Are tasks primarily code/file operations?
├── Yes → Claude Agent SDK (batteries included)
└── No → LangGraph (build your own tools)

Need durable execution / checkpointing?
├── Yes → LangGraph (first-class checkpoint support)
└── No → Either works

Need human-in-the-loop pauses?
├── Yes → LangGraph (interrupt() built in)
└── No → Either works

Need to ship in < 1 day?
├── Yes → Claude Agent SDK (one query() call and you're running)
└── No → LangGraph (invest in the graph)

Building a production workflow with complex branching?
└── LangGraph + Claude Agent SDK nodes

Building a dev tool / CI integration?
└── Claude Agent SDK, probably with subagents

Quick Start Recipes

Claude Agent SDK — Code Review Bot in 20 lines

import { query } from "@anthropic-ai/claude-agent-sdk";
import { execSync } from "child_process";

const diff = execSync("git diff main HEAD").toString();

for await (const message of query({
  prompt: `Review this PR diff for bugs, security issues, and style problems:\n\n${diff}`,
  options: {
    allowedTools: ["Read", "Glob", "Grep"],
    systemPrompt: "You are a senior engineer. Be specific, be harsh, be helpful."
  }
})) {
  if ("result" in message) console.log(message.result);
}

LangGraph — Research Agent with Human Approval

from langgraph.graph import StateGraph, MessagesState, START, END
from langgraph.checkpoint.memory import MemorySaver
from langgraph.graph import interrupt

def research_node(state):
    # run your LLM + web search tools here
    ...

def approval_node(state):
    decision = interrupt({"findings": state["findings"]})
    return {"approved": decision}

def publish_node(state):
    if state["approved"]:
        # push to CMS, Slack, wherever
        ...

graph = StateGraph(State)
graph.add_node("research", research_node)
graph.add_node("approve", approval_node)
graph.add_node("publish", publish_node)
graph.add_edge(START, "research")
graph.add_edge("research", "approve")
graph.add_conditional_edges("approve", 
    lambda s: "publish" if s["approved"] else END)
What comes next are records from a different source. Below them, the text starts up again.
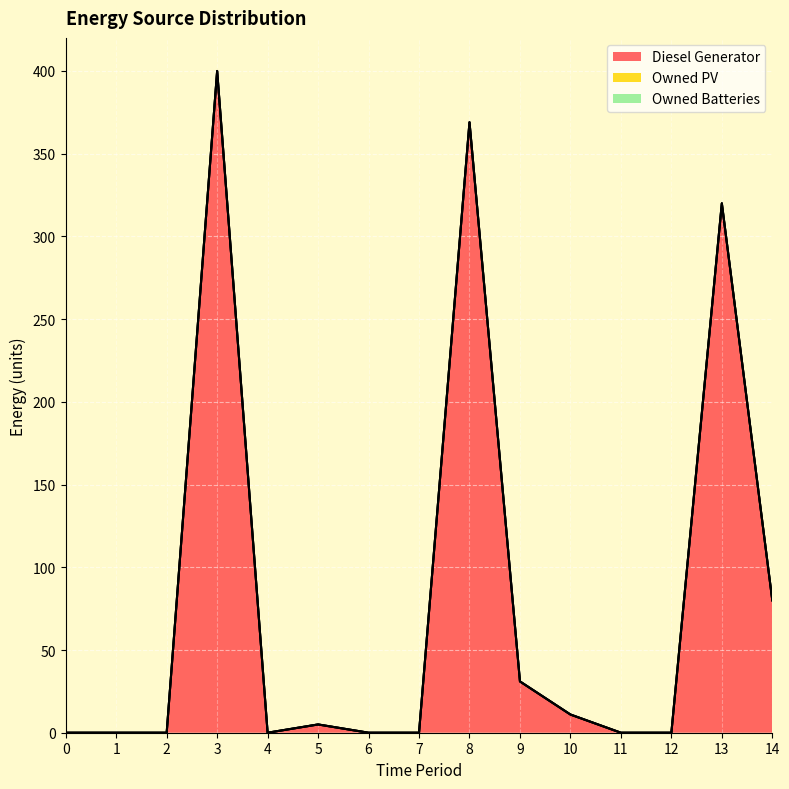

Reading right to left, extract all data points from this chart.

Diesel Generator: 80	320	0	0	11	31	369	0	0	5	0	400	0	0	0
Owned PV: 0	0	0	0	0	0	0	0	0	0	0	0	0	0	0
Owned Batteries: 0	0	0	0	0	0	0	0	0	0	0	0	0	0	0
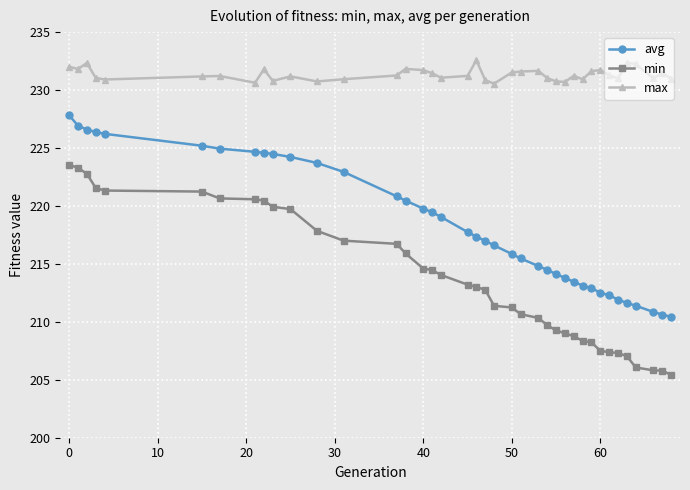

What is the value of the min point at the 21st from the left?

212.8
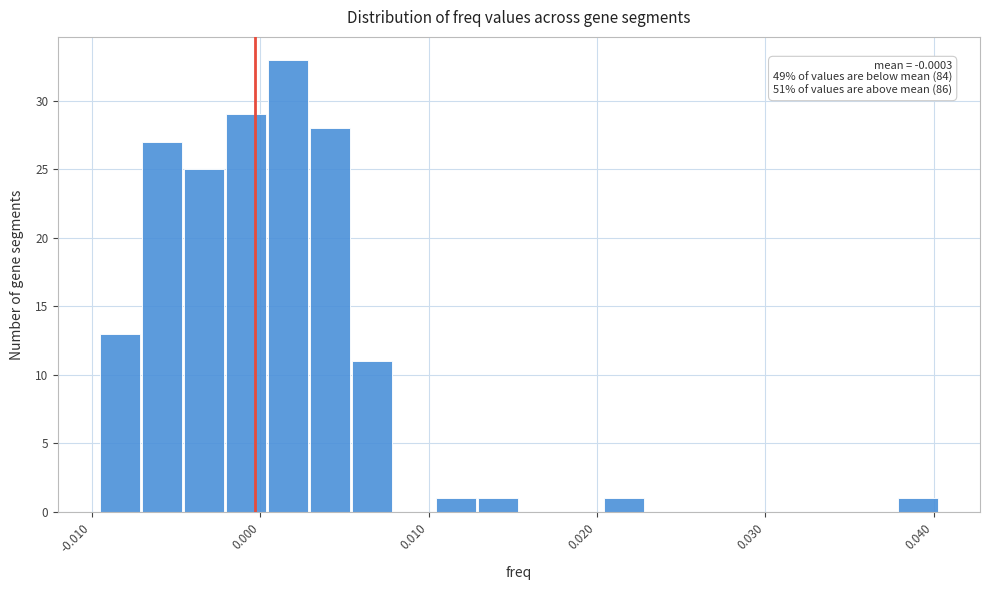

Read against the x-axis, roughly where is the centre of the tallest bar?

0.002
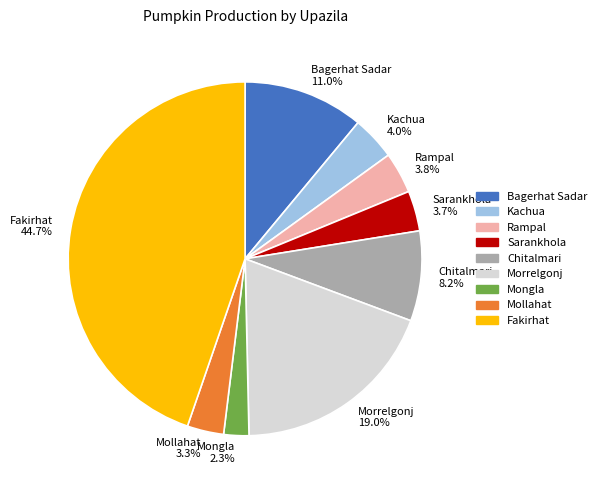

What is the ratio of the value at Rampal to the value at Fakirhat?

0.1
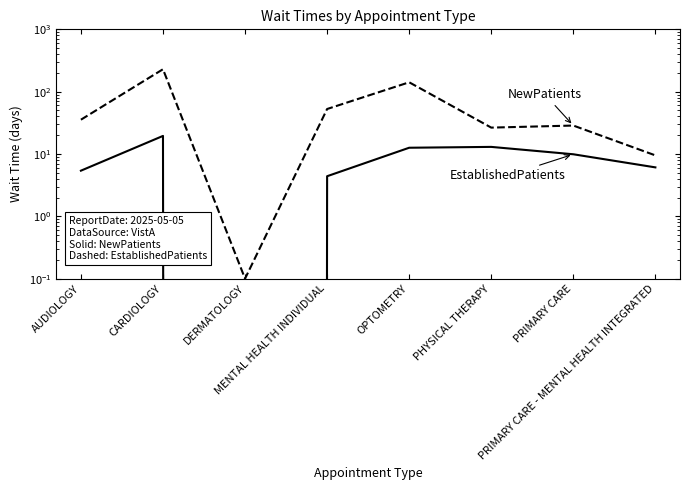

What is the spread (max minus min) of values at DERMATOLOGY?

0.1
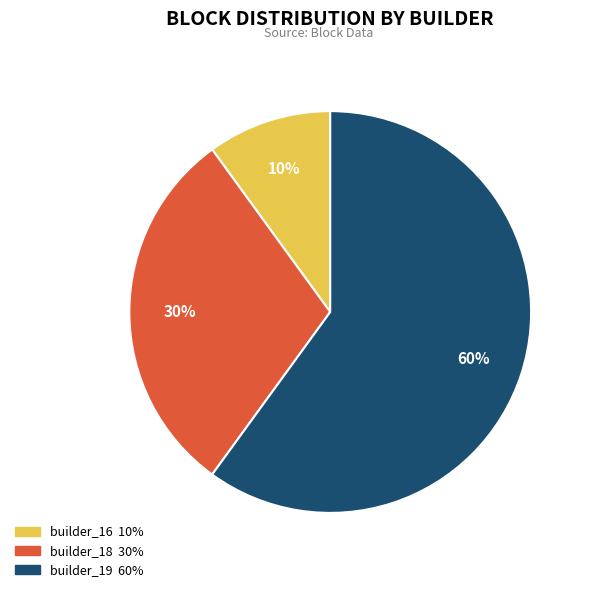

To the nearest percent, what is the average slice percentage?

33%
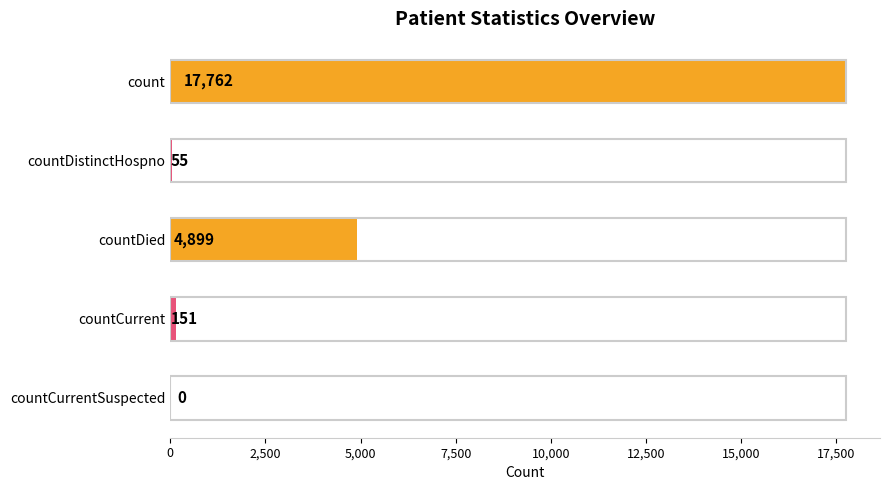

Are the bars grouped side by side (vs. stacked)?

No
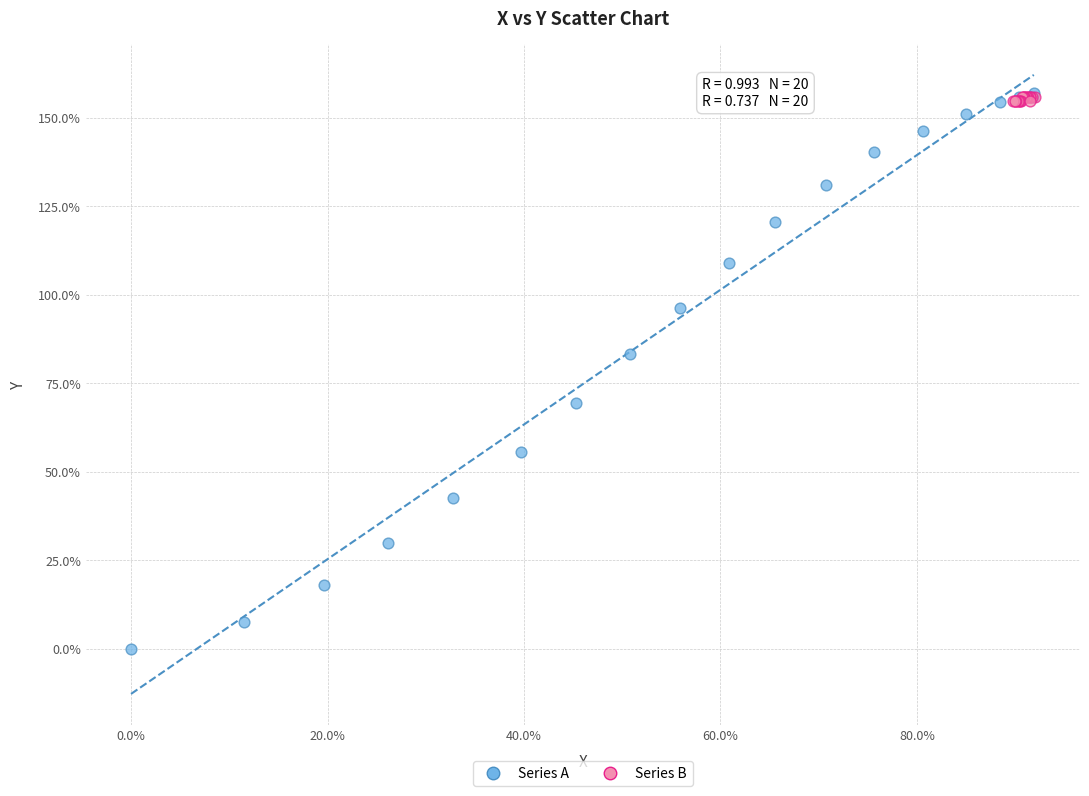

Which series has the widest spread of Y values?

Series A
app = graph.compile(checkpointer=MemorySaver())

TL;DR

  • LangGraph = control plane for complex agentic workflows. Graph-based, durable, model-agnostic. Reach for it when you need to orchestrate across multiple agents, require human-in-the-loop, or need production-grade resilience.

  • Claude Agent SDK (formerly Claude Code SDK — just renamed) = execution engine for file/code/shell tasks. One function call. Rich built-in toolset. Subagents out of the box. Reach for it when you're building dev tooling or want a Claude-powered autonomous worker.

  • Use both when you want LangGraph's orchestration guarantees + Claude's execution power inside each node.

The multi-agent era demands frameworks, not just models. Learn the graph.